---------- Records shown

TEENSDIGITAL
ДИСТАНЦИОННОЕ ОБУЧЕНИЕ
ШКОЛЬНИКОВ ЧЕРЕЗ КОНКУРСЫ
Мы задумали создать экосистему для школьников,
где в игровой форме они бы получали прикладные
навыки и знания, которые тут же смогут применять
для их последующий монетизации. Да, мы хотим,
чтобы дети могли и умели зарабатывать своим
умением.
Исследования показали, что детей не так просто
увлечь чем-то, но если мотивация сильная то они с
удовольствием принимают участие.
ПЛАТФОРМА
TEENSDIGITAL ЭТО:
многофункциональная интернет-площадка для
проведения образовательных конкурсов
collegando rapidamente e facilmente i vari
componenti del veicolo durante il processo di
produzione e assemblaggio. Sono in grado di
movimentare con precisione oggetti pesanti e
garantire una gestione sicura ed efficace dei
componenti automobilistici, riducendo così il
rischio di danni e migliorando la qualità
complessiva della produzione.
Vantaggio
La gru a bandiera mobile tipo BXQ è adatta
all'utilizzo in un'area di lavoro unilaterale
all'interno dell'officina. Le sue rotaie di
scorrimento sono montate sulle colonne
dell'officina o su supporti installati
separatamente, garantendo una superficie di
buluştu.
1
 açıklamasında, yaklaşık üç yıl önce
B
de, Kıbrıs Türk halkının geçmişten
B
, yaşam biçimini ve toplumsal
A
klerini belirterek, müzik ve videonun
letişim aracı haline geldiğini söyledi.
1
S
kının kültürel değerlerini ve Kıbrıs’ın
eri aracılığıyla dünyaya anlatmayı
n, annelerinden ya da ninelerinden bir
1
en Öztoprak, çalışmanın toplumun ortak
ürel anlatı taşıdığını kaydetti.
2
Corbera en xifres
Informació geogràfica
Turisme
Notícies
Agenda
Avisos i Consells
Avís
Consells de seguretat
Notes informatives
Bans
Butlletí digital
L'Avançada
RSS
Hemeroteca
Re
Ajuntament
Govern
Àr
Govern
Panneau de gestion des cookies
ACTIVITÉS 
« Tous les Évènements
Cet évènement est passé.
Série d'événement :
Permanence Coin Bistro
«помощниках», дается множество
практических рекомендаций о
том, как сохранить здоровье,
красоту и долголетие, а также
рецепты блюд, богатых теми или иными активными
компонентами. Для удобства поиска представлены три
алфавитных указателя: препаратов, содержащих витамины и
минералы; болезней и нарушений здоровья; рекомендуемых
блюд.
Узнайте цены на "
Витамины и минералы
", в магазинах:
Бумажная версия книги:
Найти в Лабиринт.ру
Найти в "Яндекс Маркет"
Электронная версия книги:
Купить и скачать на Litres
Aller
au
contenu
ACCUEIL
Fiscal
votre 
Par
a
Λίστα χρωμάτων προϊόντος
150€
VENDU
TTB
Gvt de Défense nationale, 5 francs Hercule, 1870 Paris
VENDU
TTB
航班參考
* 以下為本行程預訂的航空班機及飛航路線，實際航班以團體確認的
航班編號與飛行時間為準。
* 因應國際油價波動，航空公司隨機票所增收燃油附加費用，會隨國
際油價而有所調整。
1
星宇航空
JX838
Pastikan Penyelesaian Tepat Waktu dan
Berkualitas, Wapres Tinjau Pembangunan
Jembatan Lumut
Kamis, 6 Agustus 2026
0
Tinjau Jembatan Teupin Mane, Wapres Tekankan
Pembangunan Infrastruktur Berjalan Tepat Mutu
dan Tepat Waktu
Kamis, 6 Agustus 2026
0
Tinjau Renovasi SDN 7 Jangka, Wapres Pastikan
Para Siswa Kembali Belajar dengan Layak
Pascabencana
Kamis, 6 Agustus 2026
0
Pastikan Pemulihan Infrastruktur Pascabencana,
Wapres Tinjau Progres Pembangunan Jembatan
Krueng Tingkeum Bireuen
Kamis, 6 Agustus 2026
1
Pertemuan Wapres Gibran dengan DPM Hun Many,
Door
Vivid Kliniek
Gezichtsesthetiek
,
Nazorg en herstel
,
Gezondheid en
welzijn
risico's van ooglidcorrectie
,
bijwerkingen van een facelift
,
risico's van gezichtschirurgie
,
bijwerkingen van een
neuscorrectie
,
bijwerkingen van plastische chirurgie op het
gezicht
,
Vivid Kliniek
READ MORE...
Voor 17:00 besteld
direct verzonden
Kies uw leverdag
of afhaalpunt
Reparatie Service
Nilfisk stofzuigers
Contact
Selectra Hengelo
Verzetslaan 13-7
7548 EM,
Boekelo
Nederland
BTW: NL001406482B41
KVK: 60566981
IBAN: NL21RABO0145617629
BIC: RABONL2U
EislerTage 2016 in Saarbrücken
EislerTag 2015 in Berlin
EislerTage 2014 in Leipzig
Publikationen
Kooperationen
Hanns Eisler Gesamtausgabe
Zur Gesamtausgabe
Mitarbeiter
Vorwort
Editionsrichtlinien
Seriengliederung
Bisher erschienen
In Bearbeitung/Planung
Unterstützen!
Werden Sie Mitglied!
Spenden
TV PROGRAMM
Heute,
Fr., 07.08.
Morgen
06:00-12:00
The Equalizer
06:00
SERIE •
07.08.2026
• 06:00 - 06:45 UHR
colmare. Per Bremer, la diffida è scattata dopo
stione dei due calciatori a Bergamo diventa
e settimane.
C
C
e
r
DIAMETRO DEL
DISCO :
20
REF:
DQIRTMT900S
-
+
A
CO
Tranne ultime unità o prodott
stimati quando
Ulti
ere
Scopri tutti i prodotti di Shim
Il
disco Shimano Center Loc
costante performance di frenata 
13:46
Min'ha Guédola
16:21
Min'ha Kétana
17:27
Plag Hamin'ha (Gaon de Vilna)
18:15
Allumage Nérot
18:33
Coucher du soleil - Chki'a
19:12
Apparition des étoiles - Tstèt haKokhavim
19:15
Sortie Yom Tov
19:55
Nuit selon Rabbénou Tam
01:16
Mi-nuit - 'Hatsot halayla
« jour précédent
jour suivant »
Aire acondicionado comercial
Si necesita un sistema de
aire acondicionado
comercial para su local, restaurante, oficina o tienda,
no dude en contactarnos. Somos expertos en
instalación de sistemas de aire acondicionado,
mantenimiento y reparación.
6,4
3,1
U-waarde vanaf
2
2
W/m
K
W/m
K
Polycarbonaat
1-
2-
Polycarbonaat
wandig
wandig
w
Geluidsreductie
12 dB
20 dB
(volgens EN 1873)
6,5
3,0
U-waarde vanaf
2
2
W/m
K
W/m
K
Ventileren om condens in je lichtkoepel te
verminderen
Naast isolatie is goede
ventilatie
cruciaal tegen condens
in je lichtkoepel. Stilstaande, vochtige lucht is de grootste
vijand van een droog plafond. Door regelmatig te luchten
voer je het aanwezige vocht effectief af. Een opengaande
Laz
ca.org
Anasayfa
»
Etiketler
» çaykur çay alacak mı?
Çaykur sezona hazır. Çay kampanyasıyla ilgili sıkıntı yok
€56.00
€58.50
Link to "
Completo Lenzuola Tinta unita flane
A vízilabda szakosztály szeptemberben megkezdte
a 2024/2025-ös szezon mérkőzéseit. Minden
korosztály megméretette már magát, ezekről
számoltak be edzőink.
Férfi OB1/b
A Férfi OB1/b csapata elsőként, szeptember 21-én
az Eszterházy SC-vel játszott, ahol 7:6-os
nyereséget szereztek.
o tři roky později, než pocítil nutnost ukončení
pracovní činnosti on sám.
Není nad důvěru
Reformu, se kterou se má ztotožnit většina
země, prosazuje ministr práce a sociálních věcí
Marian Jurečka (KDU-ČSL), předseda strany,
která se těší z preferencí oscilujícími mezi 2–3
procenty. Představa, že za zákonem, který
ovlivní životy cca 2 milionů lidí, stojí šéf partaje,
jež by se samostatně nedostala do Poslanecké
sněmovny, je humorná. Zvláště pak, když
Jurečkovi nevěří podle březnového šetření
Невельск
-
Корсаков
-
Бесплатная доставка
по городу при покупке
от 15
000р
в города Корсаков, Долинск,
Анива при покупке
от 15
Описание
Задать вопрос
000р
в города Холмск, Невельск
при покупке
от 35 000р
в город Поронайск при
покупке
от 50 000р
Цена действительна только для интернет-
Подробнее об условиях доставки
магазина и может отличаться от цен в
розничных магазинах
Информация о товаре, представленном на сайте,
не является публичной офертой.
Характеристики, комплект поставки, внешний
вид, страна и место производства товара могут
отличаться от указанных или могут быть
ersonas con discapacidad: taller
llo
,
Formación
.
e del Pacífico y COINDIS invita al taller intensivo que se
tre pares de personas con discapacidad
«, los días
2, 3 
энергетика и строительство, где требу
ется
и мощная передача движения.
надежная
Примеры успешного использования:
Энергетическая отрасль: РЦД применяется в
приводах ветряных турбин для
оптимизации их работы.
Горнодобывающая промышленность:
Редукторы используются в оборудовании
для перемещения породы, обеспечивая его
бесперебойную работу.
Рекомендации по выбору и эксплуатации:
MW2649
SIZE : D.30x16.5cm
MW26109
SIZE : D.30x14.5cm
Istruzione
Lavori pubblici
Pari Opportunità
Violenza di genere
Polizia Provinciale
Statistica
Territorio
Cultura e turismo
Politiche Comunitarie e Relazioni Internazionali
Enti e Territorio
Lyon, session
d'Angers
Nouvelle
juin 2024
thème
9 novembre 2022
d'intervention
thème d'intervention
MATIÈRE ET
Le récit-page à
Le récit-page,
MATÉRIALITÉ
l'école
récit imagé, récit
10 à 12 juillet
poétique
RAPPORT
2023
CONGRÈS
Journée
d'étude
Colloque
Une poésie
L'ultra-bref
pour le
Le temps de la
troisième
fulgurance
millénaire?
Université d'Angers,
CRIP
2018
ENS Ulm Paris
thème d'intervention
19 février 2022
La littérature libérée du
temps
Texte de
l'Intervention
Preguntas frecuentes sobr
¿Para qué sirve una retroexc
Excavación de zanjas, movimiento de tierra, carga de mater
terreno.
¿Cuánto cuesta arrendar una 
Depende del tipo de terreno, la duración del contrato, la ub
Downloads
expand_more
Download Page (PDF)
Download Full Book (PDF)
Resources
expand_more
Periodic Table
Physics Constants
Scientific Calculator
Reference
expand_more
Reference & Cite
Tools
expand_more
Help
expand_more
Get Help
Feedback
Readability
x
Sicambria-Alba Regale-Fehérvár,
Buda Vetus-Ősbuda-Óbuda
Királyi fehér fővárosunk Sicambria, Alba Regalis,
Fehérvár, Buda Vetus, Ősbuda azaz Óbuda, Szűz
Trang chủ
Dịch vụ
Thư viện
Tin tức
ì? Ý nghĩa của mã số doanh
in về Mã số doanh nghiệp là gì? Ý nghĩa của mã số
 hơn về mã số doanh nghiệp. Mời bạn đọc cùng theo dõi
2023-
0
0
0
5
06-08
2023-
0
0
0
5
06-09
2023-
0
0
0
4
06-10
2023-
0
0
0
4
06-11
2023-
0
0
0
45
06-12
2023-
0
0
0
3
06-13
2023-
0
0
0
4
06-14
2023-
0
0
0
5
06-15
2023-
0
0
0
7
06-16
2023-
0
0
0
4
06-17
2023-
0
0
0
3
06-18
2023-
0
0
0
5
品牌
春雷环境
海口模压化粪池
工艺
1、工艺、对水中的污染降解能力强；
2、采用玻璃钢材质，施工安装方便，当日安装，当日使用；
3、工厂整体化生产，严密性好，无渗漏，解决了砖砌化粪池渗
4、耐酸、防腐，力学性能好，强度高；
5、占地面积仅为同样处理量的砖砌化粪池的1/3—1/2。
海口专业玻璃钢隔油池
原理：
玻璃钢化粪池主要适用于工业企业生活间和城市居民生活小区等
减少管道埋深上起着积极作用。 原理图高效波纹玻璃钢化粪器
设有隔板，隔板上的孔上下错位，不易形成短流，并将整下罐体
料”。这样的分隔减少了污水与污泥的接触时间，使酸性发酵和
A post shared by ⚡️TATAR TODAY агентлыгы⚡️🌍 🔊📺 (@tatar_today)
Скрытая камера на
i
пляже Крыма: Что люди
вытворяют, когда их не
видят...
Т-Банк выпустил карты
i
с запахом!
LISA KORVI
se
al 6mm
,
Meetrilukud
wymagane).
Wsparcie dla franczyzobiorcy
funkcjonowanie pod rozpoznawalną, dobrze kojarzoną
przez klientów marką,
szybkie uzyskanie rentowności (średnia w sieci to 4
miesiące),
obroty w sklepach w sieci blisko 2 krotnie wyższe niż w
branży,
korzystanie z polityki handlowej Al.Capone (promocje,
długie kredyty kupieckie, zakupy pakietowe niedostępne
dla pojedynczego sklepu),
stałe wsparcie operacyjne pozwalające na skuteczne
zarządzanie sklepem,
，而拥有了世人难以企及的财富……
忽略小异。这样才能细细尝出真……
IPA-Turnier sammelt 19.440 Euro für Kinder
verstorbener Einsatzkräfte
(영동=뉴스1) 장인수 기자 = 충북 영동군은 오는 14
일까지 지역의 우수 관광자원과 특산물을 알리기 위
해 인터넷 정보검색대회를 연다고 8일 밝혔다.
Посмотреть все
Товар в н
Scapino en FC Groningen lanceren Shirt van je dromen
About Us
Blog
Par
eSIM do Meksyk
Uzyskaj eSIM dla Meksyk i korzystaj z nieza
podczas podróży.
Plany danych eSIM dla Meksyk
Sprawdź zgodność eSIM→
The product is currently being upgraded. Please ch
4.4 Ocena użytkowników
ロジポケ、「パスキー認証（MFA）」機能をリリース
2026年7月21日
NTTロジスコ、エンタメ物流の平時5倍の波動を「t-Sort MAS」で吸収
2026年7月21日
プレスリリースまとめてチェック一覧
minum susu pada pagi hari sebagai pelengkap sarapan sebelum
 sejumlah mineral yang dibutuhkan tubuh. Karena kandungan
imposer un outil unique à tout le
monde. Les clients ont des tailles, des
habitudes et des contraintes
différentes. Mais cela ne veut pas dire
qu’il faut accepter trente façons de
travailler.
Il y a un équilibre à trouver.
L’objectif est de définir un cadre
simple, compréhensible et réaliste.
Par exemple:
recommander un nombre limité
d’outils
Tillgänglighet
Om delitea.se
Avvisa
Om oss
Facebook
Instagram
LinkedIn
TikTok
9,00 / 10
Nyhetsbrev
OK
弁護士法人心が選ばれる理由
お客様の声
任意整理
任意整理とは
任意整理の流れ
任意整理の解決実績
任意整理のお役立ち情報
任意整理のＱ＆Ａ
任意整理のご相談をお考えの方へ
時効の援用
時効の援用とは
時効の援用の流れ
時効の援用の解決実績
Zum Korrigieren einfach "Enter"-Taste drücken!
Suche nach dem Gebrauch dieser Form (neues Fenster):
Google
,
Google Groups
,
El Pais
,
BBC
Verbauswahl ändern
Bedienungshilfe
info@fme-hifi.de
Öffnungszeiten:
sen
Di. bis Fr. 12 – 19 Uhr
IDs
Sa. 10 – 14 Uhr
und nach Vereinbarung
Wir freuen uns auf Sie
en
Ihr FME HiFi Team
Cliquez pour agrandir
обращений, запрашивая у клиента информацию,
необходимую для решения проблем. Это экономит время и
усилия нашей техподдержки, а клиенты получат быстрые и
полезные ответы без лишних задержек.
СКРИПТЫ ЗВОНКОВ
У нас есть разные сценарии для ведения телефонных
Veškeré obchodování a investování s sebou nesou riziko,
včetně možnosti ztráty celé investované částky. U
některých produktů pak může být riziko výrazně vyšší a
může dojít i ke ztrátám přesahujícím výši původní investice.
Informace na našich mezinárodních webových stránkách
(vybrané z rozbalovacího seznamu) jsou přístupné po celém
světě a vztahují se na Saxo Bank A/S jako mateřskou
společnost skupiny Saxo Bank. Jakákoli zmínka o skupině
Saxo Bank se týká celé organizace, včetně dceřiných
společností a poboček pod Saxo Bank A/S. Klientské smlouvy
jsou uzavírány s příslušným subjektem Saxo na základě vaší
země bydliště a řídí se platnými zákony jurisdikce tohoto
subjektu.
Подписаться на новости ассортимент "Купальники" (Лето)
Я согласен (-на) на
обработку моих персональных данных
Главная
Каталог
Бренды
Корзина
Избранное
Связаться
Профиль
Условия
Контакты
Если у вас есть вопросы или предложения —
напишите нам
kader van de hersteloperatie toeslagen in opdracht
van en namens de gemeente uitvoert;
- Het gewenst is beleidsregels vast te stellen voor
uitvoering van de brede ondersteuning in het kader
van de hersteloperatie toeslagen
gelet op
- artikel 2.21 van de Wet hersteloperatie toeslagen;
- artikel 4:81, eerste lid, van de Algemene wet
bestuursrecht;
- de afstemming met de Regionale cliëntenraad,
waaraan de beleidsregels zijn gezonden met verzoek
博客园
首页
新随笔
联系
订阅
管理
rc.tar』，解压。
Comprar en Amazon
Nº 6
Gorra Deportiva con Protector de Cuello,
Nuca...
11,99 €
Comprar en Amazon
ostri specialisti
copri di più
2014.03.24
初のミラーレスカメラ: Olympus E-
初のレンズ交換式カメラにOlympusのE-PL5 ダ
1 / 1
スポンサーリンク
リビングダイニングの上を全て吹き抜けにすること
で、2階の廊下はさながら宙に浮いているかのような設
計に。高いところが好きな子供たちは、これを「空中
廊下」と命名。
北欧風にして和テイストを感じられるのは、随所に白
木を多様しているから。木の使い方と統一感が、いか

--------------------

__The problem__.
Print everything from the very start of the rows down to the line that contains "garantire una gestione sicura ed efficace dei", including that line, with no changes.

__Written response__.
TEENSDIGITAL
ДИСТАНЦИОННОЕ ОБУЧЕНИЕ
ШКОЛЬНИКОВ ЧЕРЕЗ КОНКУРСЫ
Мы задумали создать экосистему для школьников,
где в игровой форме они бы получали прикладные
навыки и знания, которые тут же смогут применять
для их последующий монетизации. Да, мы хотим,
чтобы дети могли и умели зарабатывать своим
умением.
Исследования показали, что детей не так просто
увлечь чем-то, но если мотивация сильная то они с
удовольствием принимают участие.
ПЛАТФОРМА
TEENSDIGITAL ЭТО:
многофункциональная интернет-площадка для
проведения образовательных конкурсов
collegando rapidamente e facilmente i vari
componenti del veicolo durante il processo di
produzione e assemblaggio. Sono in grado di
movimentare con precisione oggetti pesanti e
garantire una gestione sicura ed efficace dei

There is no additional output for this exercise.